--- The input ---
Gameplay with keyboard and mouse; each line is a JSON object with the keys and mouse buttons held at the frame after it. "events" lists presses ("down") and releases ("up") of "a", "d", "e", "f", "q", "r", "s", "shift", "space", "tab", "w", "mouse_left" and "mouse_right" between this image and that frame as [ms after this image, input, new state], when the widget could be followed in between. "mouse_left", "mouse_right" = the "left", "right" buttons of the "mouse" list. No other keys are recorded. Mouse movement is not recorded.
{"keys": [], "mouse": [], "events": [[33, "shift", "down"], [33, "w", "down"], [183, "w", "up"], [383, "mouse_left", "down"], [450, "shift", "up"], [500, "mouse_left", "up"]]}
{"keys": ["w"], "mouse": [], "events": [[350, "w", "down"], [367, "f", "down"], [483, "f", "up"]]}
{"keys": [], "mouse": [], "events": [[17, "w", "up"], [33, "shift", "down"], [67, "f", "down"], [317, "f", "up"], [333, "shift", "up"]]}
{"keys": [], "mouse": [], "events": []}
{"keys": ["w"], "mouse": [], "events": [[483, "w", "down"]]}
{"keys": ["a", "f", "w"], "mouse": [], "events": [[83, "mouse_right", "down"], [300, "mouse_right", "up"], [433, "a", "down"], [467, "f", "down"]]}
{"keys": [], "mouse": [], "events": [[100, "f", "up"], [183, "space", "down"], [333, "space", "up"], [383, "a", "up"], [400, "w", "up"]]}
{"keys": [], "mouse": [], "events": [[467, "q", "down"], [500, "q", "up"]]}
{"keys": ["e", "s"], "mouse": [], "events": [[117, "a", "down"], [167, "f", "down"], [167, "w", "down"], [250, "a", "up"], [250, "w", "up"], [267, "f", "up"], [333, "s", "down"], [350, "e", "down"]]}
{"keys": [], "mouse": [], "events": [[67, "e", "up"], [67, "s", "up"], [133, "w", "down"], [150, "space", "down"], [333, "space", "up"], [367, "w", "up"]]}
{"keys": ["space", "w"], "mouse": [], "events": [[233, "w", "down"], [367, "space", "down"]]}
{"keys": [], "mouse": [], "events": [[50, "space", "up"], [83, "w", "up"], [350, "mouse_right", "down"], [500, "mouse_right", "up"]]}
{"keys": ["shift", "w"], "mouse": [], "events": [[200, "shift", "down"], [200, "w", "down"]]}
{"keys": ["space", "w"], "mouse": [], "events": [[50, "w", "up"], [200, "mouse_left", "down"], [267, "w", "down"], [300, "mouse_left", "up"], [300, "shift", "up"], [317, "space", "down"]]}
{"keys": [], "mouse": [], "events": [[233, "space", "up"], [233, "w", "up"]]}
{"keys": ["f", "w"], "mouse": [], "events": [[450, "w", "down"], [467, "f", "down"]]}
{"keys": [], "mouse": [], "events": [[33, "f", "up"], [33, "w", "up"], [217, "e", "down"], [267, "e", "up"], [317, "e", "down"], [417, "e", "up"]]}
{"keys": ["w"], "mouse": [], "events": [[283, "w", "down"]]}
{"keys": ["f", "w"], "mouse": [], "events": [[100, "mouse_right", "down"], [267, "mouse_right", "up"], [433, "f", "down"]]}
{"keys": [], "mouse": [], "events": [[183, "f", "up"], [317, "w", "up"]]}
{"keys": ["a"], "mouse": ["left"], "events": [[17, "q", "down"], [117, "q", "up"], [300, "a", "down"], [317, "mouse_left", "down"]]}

--- Problem to work on ---
The data above needs to be repeated exactly, line for line.

--- Exercise output ---
Gameplay with keyboard and mouse; each line is a JSON object with the keys and mouse buttons held at the frame after it. "events" lists presses ("down") and releases ("up") of "a", "d", "e", "f", "q", "r", "s", "shift", "space", "tab", "w", "mouse_left" and "mouse_right" between this image and that frame as [ms after this image, input, new state], when the widget could be followed in between. "mouse_left", "mouse_right" = the "left", "right" buttons of the "mouse" list. No other keys are recorded. Mouse movement is not recorded.
{"keys": [], "mouse": [], "events": [[33, "shift", "down"], [33, "w", "down"], [183, "w", "up"], [383, "mouse_left", "down"], [450, "shift", "up"], [500, "mouse_left", "up"]]}
{"keys": ["w"], "mouse": [], "events": [[350, "w", "down"], [367, "f", "down"], [483, "f", "up"]]}
{"keys": [], "mouse": [], "events": [[17, "w", "up"], [33, "shift", "down"], [67, "f", "down"], [317, "f", "up"], [333, "shift", "up"]]}
{"keys": [], "mouse": [], "events": []}
{"keys": ["w"], "mouse": [], "events": [[483, "w", "down"]]}
{"keys": ["a", "f", "w"], "mouse": [], "events": [[83, "mouse_right", "down"], [300, "mouse_right", "up"], [433, "a", "down"], [467, "f", "down"]]}
{"keys": [], "mouse": [], "events": [[100, "f", "up"], [183, "space", "down"], [333, "space", "up"], [383, "a", "up"], [400, "w", "up"]]}
{"keys": [], "mouse": [], "events": [[467, "q", "down"], [500, "q", "up"]]}
{"keys": ["e", "s"], "mouse": [], "events": [[117, "a", "down"], [167, "f", "down"], [167, "w", "down"], [250, "a", "up"], [250, "w", "up"], [267, "f", "up"], [333, "s", "down"], [350, "e", "down"]]}
{"keys": [], "mouse": [], "events": [[67, "e", "up"], [67, "s", "up"], [133, "w", "down"], [150, "space", "down"], [333, "space", "up"], [367, "w", "up"]]}
{"keys": ["space", "w"], "mouse": [], "events": [[233, "w", "down"], [367, "space", "down"]]}
{"keys": [], "mouse": [], "events": [[50, "space", "up"], [83, "w", "up"], [350, "mouse_right", "down"], [500, "mouse_right", "up"]]}
{"keys": ["shift", "w"], "mouse": [], "events": [[200, "shift", "down"], [200, "w", "down"]]}
{"keys": ["space", "w"], "mouse": [], "events": [[50, "w", "up"], [200, "mouse_left", "down"], [267, "w", "down"], [300, "mouse_left", "up"], [300, "shift", "up"], [317, "space", "down"]]}
{"keys": [], "mouse": [], "events": [[233, "space", "up"], [233, "w", "up"]]}
{"keys": ["f", "w"], "mouse": [], "events": [[450, "w", "down"], [467, "f", "down"]]}
{"keys": [], "mouse": [], "events": [[33, "f", "up"], [33, "w", "up"], [217, "e", "down"], [267, "e", "up"], [317, "e", "down"], [417, "e", "up"]]}
{"keys": ["w"], "mouse": [], "events": [[283, "w", "down"]]}
{"keys": ["f", "w"], "mouse": [], "events": [[100, "mouse_right", "down"], [267, "mouse_right", "up"], [433, "f", "down"]]}
{"keys": [], "mouse": [], "events": [[183, "f", "up"], [317, "w", "up"]]}
{"keys": ["a"], "mouse": ["left"], "events": [[17, "q", "down"], [117, "q", "up"], [300, "a", "down"], [317, "mouse_left", "down"]]}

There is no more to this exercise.